De tabel met codons die door organismen worden gebruikt om mRNA in eiwitten te vertalen, staat onderaan de bladzijde. Zoals eerder in deze les werd vermeld, moest de genetische code een keer worden gekraakt omdat alle organismen dezelfde codons gebruikten om aminozuren te coderen. Toen wetenschappers de volgorde van de coderende regio’s van genen van verschillende organismen begonnen te bepalen, ontdekten zij iets dat codonvoorkeur wordt genoemd. Als je naar de codontabel kijkt, zie je dat de genetische code redundant is. Dit betekent dat meer dan één codon kan coderen voor hetzelfde aminozuur. Dit komt omdat er 61 codons zijn die coderen voor de plaatsing van 20 verschillende aminozuren. Een codon werkt alleen bij codering als een tRNA met een complementair anticodon ook in dezelfde cel wordt gevonden en het juiste aminozuur kan leveren. Daarom kunnen er 61 verschillende tRNA’s zijn, één om elk codon aan te vullen.

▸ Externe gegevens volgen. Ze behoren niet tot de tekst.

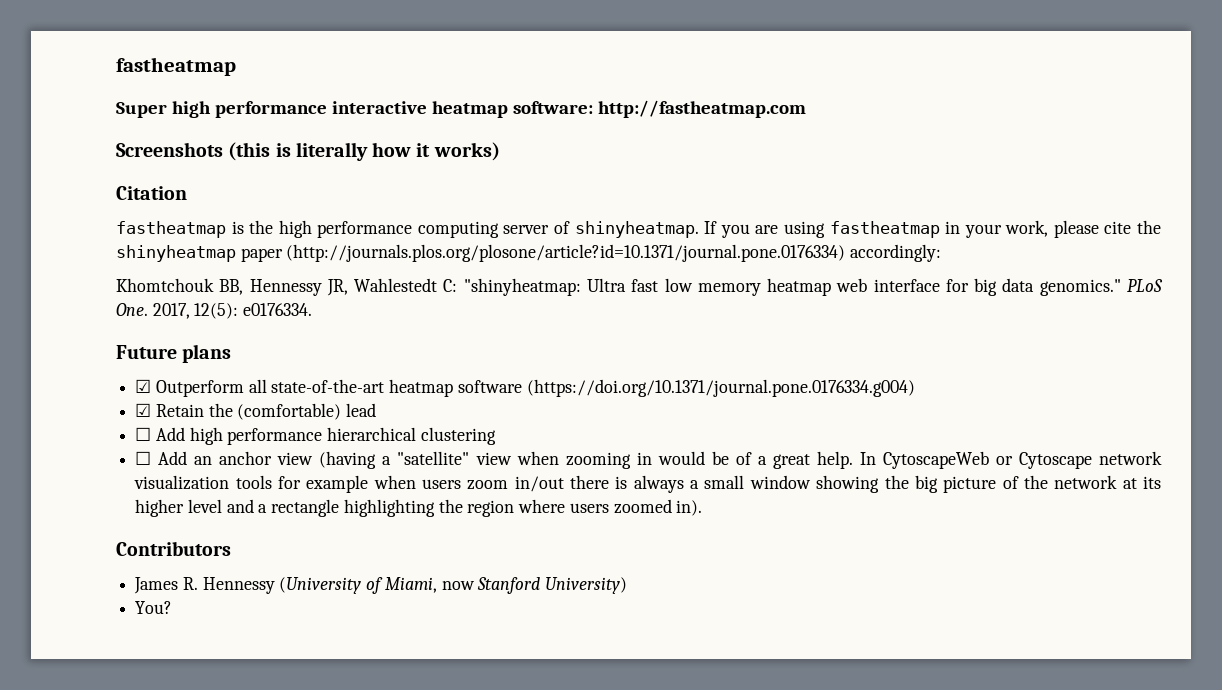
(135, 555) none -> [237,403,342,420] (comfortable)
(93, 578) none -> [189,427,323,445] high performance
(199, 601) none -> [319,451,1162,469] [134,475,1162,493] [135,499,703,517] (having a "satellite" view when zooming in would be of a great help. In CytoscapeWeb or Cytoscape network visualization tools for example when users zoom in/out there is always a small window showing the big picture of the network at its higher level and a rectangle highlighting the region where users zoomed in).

Elk verschillend tRNA moet door een ander gen worden gecodeerd. Indien dat gen niet tot expressie komt in de cel, zal het tRNA niet worden gevonden en zal een codon dat door dat tRNA moet worden gecomplementeerd, niet worden gecomplementeerd. In dit geval zal het codon werken als een stopcodon. Het ribosoom stopt met de vertaling en het eiwit dat wordt gemaakt is een kortere versie van het bedoelde eiwit. Het is duidelijk dat organismen niet van deze situatie zouden profiteren, dus is er een nauwe complementatie tussen welke tRNA-genen aanwezig zijn en tot expressie komen in de cellen van een organisme en welke codons worden gebruikt om een specifiek mRNA te coderen. Op deze manier krijgt de genetische code een dialect. De taal is universeel, maar bepaalde woorden worden bij voorkeur gebruikt.

Wetenschappers zijn er niet zeker van waarom codonvoorkeuren een deel zijn van het genexpressieproces in organismen. Het kan voor het organisme een extra niveau zijn om de hoeveelheden en soorten eiwitten die in zijn cellen worden gemaakt, te controleren. Recente ervaringen met genetische manipulatie van planten en dieren hebben de codonvoorkeur echter tot een belangrijke overweging gemaakt. Wetenschappers hebben bijvoorbeeld genen van een bodembacterie in maïscellen ingebracht om de maïsplant in staat te stellen een eiwit te maken dat giftig is voor de Europese maïsboorder, een veel voorkomende plaag voor maïsproducenten. Zij ontdekten dat het gen wel werd getranscribeerd, maar dat het mRNA niet werd vertaald om het gewenste eiwit te maken. Een van de redenen was het codongebruik. Sommige van de codons die de bacteriën gebruiken om aminozuren te coderen, worden zelden door maïs gebruikt. De maïsplant had ofwel geen tRNA om het codon aan te vullen, of maakte zo weinig tRNA aan dat er niet genoeg kopieën in de cel waren om de vertaling van het Bt-mRNA mogelijk te maken. Daarom moesten de genetische ingenieurs synthetische coderende regio’s maken die de codons die de voorkeur van maïs genoten, vervingen door codons die de voorkeur van bacteriën genoten. Het eindresultaat was dat zij in staat waren hogere niveaus van het Bt eiwit te maken zodra deze veranderingen in het gen werden aangebracht. Codonvoorkeur maakt het gentechnologisch proces dus een grotere uitdaging.